Details
- Perplexity released new research detailing how it serves post-trained Qwen3 235B mixture-of-experts (MoE) models on NVIDIA GB200 NVL72 Blackwell racks for high-throughput inference.
- GB200 outperforms prior Hopper-generation hardware (e.g., H200) significantly, excelling in both prefill (compute-bound) and decode (latency/memory-bound) phases of LLM inference.
- Key improvements include Blackwell Tensor Cores, higher memory bandwidth, NVLink interconnects, and SHARP in-memory compression for prefill; rack-scale NVLink enables decode parallelism unavailable on Hopper.
- Benchmarks: NVLink all-reduce latency drops from 586.1µs on H200 to 313.3µs on GB200; MoE prefill combine time falls from 730.1µs to 438.5µs; GB200 sustains higher throughput at peak token speeds.
- Optimizations feature prefill/decode disaggregation, Blackwell-native quantization, custom kernels, and rack-scale NVLink, yielding faster responses and lower serving costs.

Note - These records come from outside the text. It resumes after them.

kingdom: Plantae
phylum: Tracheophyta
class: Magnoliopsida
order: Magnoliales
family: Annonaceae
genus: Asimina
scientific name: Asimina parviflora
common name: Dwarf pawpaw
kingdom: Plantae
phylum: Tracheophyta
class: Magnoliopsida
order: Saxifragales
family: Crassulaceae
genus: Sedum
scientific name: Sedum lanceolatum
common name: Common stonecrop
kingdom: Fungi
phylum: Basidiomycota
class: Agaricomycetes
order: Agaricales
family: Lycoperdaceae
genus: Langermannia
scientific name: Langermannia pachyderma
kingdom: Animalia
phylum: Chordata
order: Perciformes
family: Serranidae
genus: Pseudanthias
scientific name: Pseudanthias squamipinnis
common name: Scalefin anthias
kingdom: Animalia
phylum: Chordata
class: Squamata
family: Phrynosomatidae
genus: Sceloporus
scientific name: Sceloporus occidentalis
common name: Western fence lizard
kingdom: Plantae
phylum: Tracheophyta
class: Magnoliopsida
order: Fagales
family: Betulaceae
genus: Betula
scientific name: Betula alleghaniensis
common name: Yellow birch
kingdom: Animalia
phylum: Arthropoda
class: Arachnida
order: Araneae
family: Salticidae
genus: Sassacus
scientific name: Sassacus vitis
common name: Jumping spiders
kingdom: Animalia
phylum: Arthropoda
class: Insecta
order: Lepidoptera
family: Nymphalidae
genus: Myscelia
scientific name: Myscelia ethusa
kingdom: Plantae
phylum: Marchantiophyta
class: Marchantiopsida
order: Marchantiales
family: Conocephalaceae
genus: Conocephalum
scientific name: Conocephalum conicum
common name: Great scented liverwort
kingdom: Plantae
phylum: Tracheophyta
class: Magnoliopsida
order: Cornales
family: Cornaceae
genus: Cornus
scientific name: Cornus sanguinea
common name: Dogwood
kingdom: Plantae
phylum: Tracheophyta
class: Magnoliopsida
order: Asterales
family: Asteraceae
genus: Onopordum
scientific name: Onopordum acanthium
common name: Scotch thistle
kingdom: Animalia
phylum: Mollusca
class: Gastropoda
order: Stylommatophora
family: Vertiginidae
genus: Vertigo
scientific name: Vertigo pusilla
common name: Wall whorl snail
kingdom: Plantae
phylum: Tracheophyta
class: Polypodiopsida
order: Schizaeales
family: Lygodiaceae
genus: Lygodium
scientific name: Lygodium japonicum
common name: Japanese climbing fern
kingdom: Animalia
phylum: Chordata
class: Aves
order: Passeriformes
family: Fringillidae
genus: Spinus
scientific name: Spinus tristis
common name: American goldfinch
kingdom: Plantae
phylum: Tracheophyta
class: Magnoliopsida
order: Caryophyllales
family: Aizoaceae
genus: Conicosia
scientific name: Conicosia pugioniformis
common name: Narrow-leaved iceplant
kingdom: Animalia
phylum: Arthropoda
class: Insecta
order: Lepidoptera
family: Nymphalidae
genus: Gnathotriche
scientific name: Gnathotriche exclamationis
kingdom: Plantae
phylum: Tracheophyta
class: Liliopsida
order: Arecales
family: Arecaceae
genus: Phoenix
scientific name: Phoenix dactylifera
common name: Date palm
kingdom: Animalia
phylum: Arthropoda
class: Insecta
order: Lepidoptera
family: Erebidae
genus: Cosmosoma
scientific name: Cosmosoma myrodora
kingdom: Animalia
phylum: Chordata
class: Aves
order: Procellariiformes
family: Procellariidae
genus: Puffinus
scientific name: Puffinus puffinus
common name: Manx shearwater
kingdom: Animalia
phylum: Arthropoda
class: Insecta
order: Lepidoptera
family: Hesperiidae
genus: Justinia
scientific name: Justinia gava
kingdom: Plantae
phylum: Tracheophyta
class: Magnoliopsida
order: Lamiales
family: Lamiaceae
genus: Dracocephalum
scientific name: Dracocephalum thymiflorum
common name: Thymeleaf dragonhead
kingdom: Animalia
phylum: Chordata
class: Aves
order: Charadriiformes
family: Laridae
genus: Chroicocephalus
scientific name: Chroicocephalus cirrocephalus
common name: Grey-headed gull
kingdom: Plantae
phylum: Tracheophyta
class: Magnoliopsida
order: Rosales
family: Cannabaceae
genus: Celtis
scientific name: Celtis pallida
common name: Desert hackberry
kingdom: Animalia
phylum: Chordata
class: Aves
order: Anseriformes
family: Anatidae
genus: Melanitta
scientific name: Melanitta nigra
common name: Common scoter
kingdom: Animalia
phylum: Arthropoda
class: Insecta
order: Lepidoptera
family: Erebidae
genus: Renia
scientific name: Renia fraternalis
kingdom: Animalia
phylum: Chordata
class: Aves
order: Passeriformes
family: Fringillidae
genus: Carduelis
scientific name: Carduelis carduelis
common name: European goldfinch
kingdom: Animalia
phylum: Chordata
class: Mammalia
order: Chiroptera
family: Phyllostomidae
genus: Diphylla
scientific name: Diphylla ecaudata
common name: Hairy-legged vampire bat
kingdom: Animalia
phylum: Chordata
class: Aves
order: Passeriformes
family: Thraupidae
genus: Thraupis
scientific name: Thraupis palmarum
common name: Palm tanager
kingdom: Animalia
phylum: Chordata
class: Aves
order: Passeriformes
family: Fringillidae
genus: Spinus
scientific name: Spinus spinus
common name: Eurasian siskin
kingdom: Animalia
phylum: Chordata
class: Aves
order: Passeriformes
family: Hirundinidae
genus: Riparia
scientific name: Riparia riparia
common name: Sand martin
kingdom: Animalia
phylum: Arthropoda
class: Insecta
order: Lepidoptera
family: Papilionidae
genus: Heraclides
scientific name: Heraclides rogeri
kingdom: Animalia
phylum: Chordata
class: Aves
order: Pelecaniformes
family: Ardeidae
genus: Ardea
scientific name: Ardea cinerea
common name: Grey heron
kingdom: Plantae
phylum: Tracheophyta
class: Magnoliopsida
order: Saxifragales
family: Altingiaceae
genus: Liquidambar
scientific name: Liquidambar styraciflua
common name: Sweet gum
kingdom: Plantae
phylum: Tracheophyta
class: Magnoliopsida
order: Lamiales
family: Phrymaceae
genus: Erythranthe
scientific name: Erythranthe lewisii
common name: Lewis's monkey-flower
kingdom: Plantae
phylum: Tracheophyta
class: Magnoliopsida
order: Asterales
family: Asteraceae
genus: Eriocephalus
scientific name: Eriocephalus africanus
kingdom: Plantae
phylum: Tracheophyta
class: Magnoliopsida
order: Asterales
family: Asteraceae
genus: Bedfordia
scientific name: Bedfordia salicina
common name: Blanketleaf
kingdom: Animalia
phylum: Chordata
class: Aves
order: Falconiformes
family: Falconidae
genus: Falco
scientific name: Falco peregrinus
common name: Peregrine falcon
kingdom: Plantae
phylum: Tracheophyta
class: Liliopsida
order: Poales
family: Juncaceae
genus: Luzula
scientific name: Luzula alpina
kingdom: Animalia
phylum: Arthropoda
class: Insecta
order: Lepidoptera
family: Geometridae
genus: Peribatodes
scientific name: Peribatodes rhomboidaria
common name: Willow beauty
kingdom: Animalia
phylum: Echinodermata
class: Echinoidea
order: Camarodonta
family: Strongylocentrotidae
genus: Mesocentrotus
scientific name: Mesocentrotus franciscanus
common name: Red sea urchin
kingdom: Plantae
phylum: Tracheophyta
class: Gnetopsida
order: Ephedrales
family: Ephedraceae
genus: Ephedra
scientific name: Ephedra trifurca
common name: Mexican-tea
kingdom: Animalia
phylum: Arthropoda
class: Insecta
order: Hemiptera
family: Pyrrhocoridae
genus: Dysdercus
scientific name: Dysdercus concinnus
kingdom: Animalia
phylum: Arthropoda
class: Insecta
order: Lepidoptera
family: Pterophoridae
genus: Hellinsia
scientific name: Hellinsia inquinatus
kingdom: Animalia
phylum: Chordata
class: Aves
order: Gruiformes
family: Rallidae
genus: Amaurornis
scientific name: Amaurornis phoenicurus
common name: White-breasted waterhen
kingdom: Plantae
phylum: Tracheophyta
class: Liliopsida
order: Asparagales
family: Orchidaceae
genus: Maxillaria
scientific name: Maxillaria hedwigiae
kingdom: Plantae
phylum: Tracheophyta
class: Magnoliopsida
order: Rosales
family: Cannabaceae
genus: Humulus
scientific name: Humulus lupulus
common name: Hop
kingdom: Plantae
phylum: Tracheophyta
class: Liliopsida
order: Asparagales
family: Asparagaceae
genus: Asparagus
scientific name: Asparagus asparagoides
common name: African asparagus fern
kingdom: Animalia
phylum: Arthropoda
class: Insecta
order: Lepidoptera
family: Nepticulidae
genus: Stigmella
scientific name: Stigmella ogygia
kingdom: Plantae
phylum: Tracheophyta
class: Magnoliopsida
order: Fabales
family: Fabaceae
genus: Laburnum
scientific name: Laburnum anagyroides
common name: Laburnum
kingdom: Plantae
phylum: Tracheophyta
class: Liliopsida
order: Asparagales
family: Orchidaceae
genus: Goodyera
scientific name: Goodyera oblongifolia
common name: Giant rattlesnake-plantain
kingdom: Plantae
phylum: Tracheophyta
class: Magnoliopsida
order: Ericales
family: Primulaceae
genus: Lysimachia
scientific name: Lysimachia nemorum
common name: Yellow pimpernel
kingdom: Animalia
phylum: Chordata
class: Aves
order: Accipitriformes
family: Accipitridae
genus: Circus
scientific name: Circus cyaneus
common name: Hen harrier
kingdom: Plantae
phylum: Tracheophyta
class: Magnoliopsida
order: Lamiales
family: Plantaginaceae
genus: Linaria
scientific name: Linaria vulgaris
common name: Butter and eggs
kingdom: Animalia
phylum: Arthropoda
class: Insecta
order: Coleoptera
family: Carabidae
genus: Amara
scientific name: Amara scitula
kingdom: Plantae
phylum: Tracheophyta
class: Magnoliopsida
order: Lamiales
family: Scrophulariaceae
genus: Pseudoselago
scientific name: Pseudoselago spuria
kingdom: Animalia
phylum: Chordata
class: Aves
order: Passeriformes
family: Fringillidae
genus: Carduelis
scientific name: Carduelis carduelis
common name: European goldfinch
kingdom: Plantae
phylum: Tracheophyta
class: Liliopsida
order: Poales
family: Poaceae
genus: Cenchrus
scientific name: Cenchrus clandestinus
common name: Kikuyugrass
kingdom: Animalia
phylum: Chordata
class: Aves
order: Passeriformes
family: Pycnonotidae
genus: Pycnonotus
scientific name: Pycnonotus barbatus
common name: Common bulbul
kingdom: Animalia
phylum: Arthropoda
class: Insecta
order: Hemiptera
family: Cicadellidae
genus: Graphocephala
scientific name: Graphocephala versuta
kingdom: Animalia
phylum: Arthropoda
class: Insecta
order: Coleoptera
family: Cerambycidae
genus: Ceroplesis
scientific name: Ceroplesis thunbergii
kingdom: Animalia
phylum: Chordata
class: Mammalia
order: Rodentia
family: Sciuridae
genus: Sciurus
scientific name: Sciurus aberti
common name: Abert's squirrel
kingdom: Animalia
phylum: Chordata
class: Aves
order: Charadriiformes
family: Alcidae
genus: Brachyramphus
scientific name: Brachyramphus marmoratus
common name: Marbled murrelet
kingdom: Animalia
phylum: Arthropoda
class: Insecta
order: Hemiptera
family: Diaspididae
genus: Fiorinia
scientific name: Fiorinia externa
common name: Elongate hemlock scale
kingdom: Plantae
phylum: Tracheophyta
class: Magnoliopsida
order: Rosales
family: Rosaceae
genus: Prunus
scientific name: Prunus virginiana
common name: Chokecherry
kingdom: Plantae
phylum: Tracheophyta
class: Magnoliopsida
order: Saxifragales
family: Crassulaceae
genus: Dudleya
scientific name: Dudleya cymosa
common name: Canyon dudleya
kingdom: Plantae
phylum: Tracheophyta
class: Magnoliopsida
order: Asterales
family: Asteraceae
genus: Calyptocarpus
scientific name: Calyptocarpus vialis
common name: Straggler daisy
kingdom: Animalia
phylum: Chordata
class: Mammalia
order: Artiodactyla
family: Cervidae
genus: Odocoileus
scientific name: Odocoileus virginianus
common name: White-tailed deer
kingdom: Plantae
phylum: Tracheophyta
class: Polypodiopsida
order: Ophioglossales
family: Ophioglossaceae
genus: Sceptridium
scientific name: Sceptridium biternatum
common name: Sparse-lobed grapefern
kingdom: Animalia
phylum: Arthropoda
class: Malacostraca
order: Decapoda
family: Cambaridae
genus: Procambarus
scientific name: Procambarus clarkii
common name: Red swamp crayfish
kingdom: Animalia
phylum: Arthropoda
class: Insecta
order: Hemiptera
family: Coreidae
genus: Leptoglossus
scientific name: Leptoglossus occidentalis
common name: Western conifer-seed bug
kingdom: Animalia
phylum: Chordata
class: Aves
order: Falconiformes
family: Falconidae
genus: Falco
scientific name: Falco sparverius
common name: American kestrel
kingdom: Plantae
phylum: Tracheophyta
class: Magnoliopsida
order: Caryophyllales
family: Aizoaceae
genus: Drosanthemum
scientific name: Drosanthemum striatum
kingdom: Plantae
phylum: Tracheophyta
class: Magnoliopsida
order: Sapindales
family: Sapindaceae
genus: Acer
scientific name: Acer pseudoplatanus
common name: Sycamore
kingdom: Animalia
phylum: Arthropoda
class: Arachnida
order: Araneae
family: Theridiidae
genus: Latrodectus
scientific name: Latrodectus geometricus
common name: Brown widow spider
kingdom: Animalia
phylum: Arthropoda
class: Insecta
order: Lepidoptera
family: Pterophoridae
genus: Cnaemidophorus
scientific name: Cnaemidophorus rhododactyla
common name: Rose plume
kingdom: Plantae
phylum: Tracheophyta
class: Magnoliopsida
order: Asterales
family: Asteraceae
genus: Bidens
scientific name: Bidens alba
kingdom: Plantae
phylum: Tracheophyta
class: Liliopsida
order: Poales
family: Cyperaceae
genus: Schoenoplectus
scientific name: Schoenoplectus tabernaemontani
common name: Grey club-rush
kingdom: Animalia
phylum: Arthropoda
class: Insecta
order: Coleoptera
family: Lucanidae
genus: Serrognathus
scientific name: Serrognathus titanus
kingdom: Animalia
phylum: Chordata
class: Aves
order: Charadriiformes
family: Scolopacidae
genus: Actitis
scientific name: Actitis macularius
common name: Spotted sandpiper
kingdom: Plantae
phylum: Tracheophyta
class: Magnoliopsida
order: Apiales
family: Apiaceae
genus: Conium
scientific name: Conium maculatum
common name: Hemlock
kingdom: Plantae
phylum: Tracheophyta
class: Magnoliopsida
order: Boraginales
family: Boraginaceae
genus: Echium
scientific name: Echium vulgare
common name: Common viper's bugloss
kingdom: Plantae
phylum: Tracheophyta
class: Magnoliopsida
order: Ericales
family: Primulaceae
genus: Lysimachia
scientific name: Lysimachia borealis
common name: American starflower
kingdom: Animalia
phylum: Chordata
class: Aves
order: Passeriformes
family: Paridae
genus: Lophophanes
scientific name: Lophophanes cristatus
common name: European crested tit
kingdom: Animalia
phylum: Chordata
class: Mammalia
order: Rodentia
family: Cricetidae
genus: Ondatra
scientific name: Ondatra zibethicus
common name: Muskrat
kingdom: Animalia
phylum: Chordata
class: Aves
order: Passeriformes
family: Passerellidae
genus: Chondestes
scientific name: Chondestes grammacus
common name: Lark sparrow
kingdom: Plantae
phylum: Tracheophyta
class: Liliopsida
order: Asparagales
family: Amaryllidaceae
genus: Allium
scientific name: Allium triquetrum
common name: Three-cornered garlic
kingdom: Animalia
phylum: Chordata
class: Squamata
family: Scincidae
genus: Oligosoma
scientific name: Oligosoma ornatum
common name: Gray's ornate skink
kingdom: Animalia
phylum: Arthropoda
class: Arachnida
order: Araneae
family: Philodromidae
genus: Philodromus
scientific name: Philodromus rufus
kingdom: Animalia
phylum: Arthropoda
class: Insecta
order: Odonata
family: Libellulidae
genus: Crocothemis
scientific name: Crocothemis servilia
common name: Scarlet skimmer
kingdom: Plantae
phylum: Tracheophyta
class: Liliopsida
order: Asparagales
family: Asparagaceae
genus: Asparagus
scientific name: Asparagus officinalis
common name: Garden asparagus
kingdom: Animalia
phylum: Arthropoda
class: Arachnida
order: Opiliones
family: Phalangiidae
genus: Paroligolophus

- Full technical paper linked in thread for detailed methodology and results.
Impact
Perplexity's benchmarks validate NVIDIA GB200 NVL72 as a leading platform for large-scale LLM inference, narrowing performance gaps with Hopper while cutting token costs through rack-scale NVLink and optimizations. This pressures rivals like AMD's MI300X and custom inference platforms (e.g., Grok's Colossus, AWS Trainium), reinforcing NVIDIA's dominance in production AI serving. Lower latency and higher throughput accelerate real-time applications like search and agents, widening access for enterprises while aligning with data center trends toward Blackwell for cost-efficient scaling over prior generations.